Collected data entries
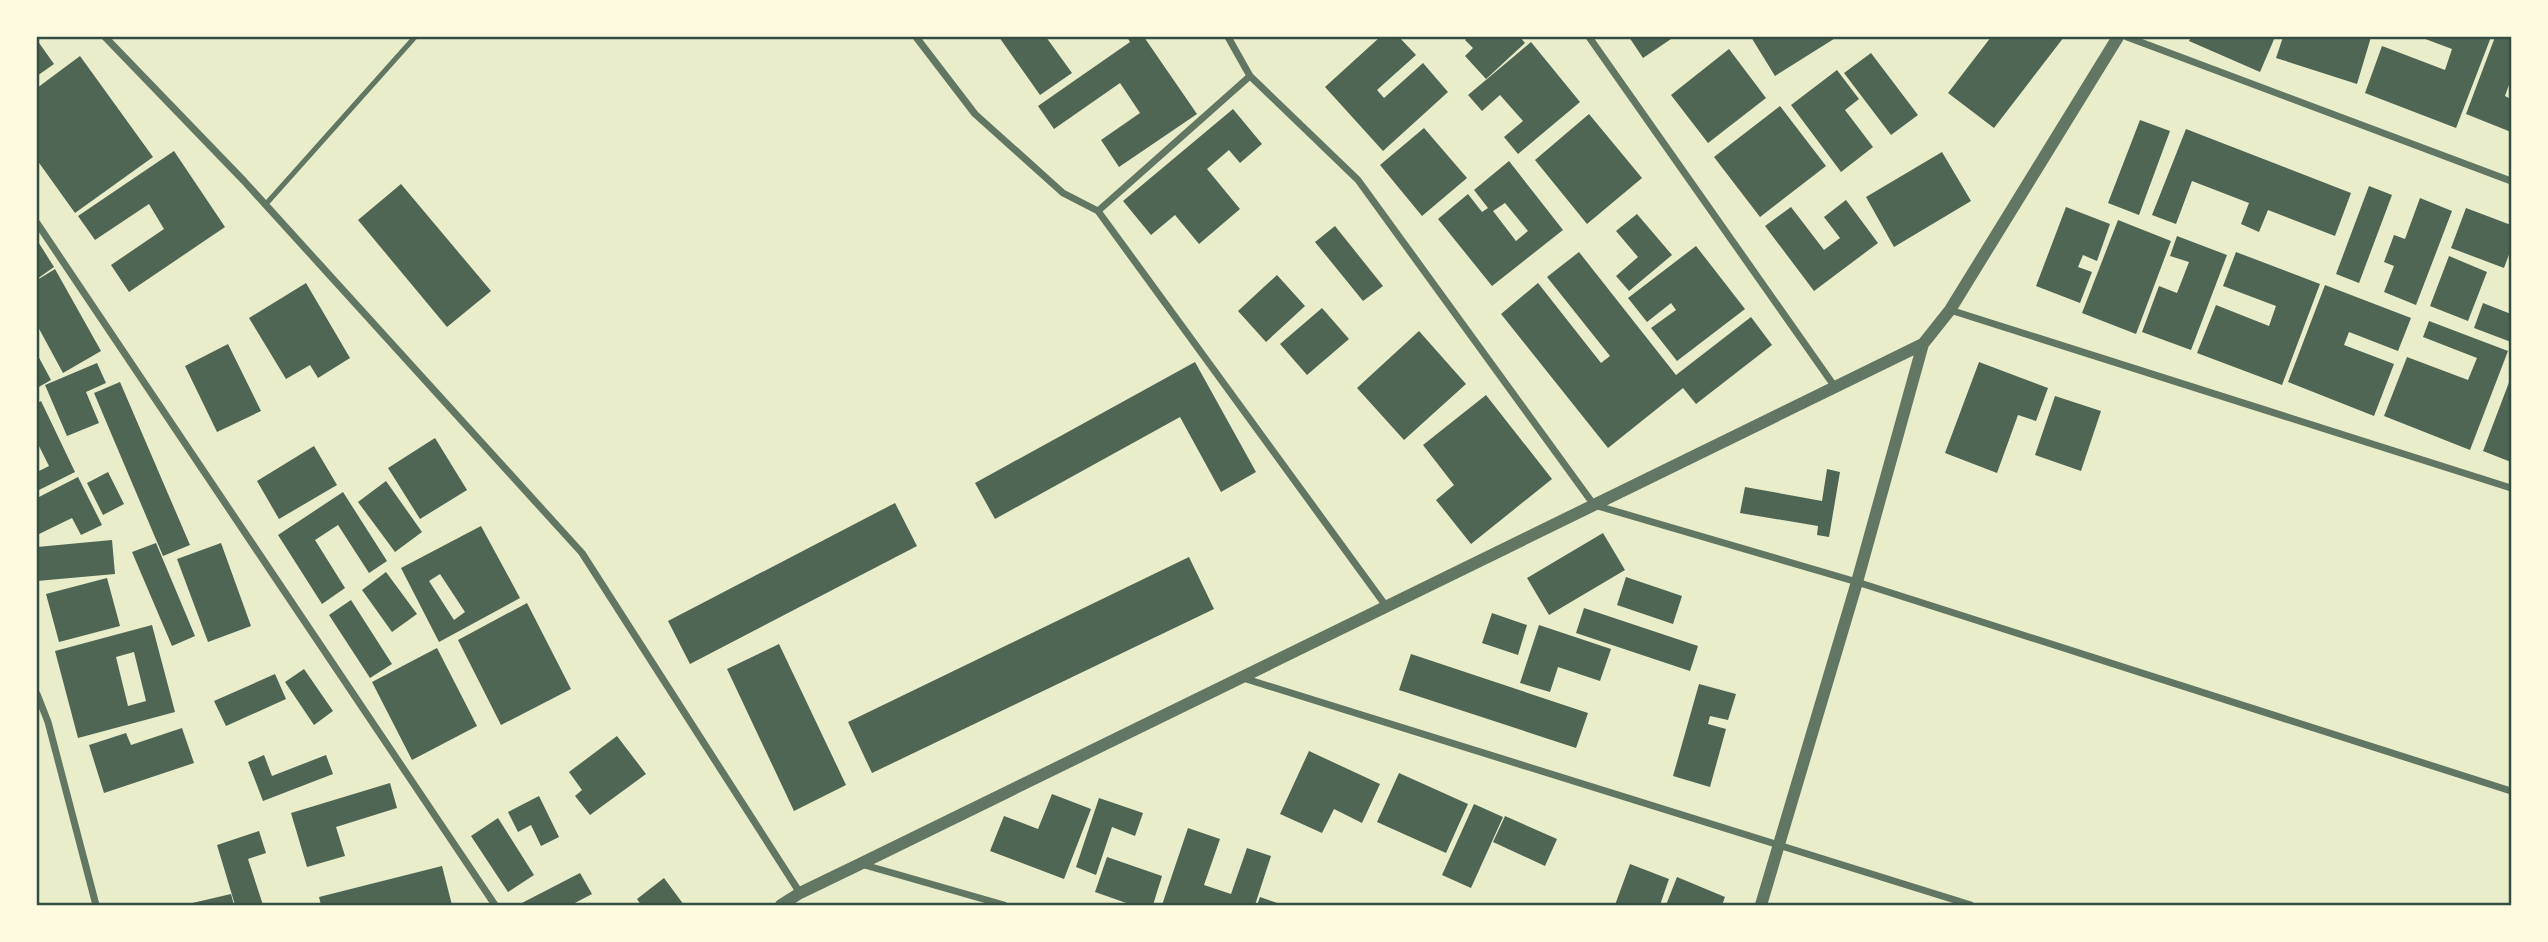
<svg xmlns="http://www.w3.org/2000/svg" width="2548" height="942" font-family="'Work Sans',sans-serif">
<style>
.building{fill:#4f6655;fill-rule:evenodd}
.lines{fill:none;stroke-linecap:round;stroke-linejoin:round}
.service{stroke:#617663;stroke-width:5}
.minor{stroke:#617663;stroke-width:7}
.tertiary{stroke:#617663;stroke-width:12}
.neatline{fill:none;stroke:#344e41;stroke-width:2.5}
</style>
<rect width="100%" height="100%" fill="#e9edc9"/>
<path class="building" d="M999,37H1046L1072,73L1040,95Z
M1127,37H1144L1197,114L1119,167L1101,140L1140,113L1120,83L1054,129L1038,106L1130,42Z
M1380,37H1399L1416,55L1377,90L1384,98L1423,63L1448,92L1383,151L1325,87Z
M1468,37H1520L1525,43L1486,79L1465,56L1473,48L1465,40Z
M1629,37H1674L1643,58Z
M1751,37H1837L1775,76Z
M1991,37H2064L1994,128L1948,93Z
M2191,37H2275L2260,72L2189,41Z
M2283,37H2371L2357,84L2276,58Z
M2420,37H2491L2456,128L2365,93L2382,46L2445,70L2452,49Z
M2495,37H2511V79L2505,96L2511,99V132L2466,114Z
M37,40L54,64L37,76Z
M1531,42L1580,102L1518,154L1504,137L1523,121L1500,95L1482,111L1468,95Z
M1729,49L1766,98L1708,143L1671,95Z
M1871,53L1918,115L1891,135L1844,73Z
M80,56L153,157L75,213L37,160V88Z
M1837,70L1859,99L1845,110L1873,147L1841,172L1791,105Z
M1780,106L1826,166L1760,217L1714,157Z
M1233,109L1262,144L1240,163L1229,150L1207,169L1240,209L1199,244L1175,215L1151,235L1123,201Z
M1589,114L1642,178L1587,224L1535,160Z
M2140,120L2170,131L2139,215L2108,203Z
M1424,128L1467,178L1422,216L1380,165Z
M2186,129L2351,193L2335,236L2268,210L2259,232L2241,224L2249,203L2192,181L2176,224L2152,215Z
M174,151L225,227L129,292L111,265L164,229L149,204L95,240L78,216Z
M1942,152L1971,201L1894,247L1866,197Z
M1509,161L1563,230L1492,286L1438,219L1468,194L1482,212L1488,208L1474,190ZM1505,203L1528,231L1516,241L1493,211Z
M401,184L491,291L447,327L358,220Z
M2369,186L2392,195L2359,283L2336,274Z
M2420,198L2452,211L2416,305L2384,292L2394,266L2384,262L2394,235L2405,239Z
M1846,200L1878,243L1814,291L1765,226L1791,207L1824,250L1840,238L1824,217Z
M2066,207L2110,224L2097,261L2083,255L2078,267L2092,272L2080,303L2036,286Z
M2466,208L2511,225V249L2504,268L2451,248Z
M1637,214L1672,255L1629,291L1616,276L1638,257L1616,231Z
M2118,220L2171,241L2136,334L2082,313Z
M1335,226L1383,286L1363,301L1315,242Z
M2177,236L2227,255L2191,350L2142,332L2159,286L2177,293L2189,262L2170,256Z
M37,240L54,267L37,279Z
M1696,246L1745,309L1677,361L1651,328L1676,310L1671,303L1647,322L1628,298Z
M1579,252L1676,375L1751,317L1772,345L1696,404L1683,388L1608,448L1501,314L1538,283L1601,363L1610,356L1547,277Z
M2236,252L2320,284L2282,385L2197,353L2216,305L2269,326L2276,306L2223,286Z
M2449,256L2487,272L2468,321L2430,306Z
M55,269L101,351L63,373L37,325V280Z
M1277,275L1305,306L1266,342L1238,311Z
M306,283L350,358L318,378L310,365L286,379L249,318Z
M2325,285L2411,318L2398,351L2349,332L2344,345L2394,364L2374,416L2288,382Z
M2483,303L2511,314V342L2474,328Z
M1322,308L1349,339L1307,375L1280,344Z
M2429,321L2508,351L2470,450L2384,416L2407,357L2468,380L2477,358L2423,337Z
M1419,331L1466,384L1404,440L1357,388Z
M228,344L261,411L217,432L185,366Z
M37,354L51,380L37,388Z
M1195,362L1256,472L1221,492L1180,417L995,519L975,483Z
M1979,362L2048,388L2036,421L2018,415L1997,473L1945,453Z
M97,363L106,383L86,392L99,423L67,436L45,385Z
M2511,377V462L2483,451Z
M120,382L190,545L163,556L94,393Z
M1486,395L1552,479L1471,544L1436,500L1454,485L1423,445Z
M2055,396L2101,411L2081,471L2035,455Z
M41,401L75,472L37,491V472L49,466L37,442V403Z
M435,438L467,490L420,519L388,468Z
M314,446L337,485L279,519L257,481Z
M1827,469L1840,472L1829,537L1817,535L1818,526L1740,513L1745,487L1822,501Z
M108,472L124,504L103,515L87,483Z
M78,477L102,525L81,535L72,518L37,535V498Z
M386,481L422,532L395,552L358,502Z
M343,492L387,561L369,573L338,525L315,540L345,588L322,604L278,535Z
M895,503L917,546L690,664L668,621Z
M481,526L520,598L439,642L401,568ZM440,574L465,612L454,620L429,581Z
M1603,533L1625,570L1549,615L1527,578Z
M112,540L115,574L37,581V547Z
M156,543L195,636L172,646L132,552Z
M221,543L251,626L208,642L177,559Z
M1189,557L1214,609L872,773L848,722Z
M386,572L417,614L392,632L362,590Z
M1626,577L1682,596L1673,624L1617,605Z
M107,578L120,626L59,642L46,594Z
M351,600L392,664L370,678L329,615Z
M527,603L571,689L501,725L458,640Z
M1584,608L1698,646L1690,671L1576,633Z
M1492,613L1527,625L1518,655L1482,643Z
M152,625L175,712L78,738L55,651ZM134,652L146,701L128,706L116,657Z
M1539,625L1611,649L1600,681L1558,667L1550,692L1520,683Z
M779,644L846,785L794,811L727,669Z
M437,648L477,726L412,760L372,682Z
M1411,654L1588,713L1576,748L1399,690Z
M304,669L333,711L314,725L285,682Z
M275,674L286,699L226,726L214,701Z
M1699,684L1736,694L1728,720L1710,716L1708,724L1726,729L1710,787L1673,776Z
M182,728L194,763L104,793L89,745L126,733L131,745Z
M617,736L646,774L590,815L575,796L582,790L569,772Z
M1309,751L1380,784L1362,823L1334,809L1322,833L1280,814Z
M264,755L272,776L326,755L333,774L263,801L248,762Z
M1399,773L1468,804L1446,853L1377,822Z
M390,783L397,808L336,827L345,856L307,867L291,813Z
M1052,794L1091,809L1064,879L990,851L1004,816L1038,829Z
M539,796L559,837L541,846L531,825L518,832L508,812Z
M1099,798L1143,813L1135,836L1112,827L1096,875L1076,867Z
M1474,804L1503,817L1471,888L1442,875Z
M1505,816L1557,839L1545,866L1493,842Z
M498,818L534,875L508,892L471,836Z
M1188,828L1220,839L1204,885L1231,894L1247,848L1271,856L1255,905H1162Z
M259,831L266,853L248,859L263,905H235L217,845Z
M1107,857L1162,876L1153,905H1132L1095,892Z
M1630,864L1669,879L1660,905H1615Z
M442,866L452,905H321L319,897Z
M580,873L592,894L571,905H518Z
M1677,877L1725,897L1722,905H1666Z
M664,878L684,905H641L637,899Z
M231,894L234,905H188V904Z
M1260,897L1283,905H1257Z"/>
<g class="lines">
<path class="service" d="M266,204L415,37"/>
<path class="minor" d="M105,37L244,181L582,553L800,893
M916,37L975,114L1063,193L1098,211L1386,606
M1228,37L1250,76L1358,180L1594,505L1857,582L2511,791
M1589,37L1835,387
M2127,37L2511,181
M1098,211L1250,76
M37,223L495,905
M1950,310L2511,488
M1243,678L1971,905
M37,694L48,722L96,905
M861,864L1004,905"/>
<path class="tertiary" d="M781,905L800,893L860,864L1923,344L1950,310L2118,37
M1761,905L1857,582L1923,344"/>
</g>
<rect width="2548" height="942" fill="none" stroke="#fefae0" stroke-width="77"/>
<rect x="38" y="38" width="2472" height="866" class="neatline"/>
</svg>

**What you have to do:**
Print the line that contains "M1399,773L1468,804L1446,853L1377,822Z", then every later line of the entries above up to and including the last, all exactly as written.

**Answer for the task:**
M1399,773L1468,804L1446,853L1377,822Z
M390,783L397,808L336,827L345,856L307,867L291,813Z
M1052,794L1091,809L1064,879L990,851L1004,816L1038,829Z
M539,796L559,837L541,846L531,825L518,832L508,812Z
M1099,798L1143,813L1135,836L1112,827L1096,875L1076,867Z
M1474,804L1503,817L1471,888L1442,875Z
M1505,816L1557,839L1545,866L1493,842Z
M498,818L534,875L508,892L471,836Z
M1188,828L1220,839L1204,885L1231,894L1247,848L1271,856L1255,905H1162Z
M259,831L266,853L248,859L263,905H235L217,845Z
M1107,857L1162,876L1153,905H1132L1095,892Z
M1630,864L1669,879L1660,905H1615Z
M442,866L452,905H321L319,897Z
M580,873L592,894L571,905H518Z
M1677,877L1725,897L1722,905H1666Z
M664,878L684,905H641L637,899Z
M231,894L234,905H188V904Z
M1260,897L1283,905H1257Z"/>
<g class="lines">
<path class="service" d="M266,204L415,37"/>
<path class="minor" d="M105,37L244,181L582,553L800,893
M916,37L975,114L1063,193L1098,211L1386,606
M1228,37L1250,76L1358,180L1594,505L1857,582L2511,791
M1589,37L1835,387
M2127,37L2511,181
M1098,211L1250,76
M37,223L495,905
M1950,310L2511,488
M1243,678L1971,905
M37,694L48,722L96,905
M861,864L1004,905"/>
<path class="tertiary" d="M781,905L800,893L860,864L1923,344L1950,310L2118,37
M1761,905L1857,582L1923,344"/>
</g>
<rect width="2548" height="942" fill="none" stroke="#fefae0" stroke-width="77"/>
<rect x="38" y="38" width="2472" height="866" class="neatline"/>
</svg>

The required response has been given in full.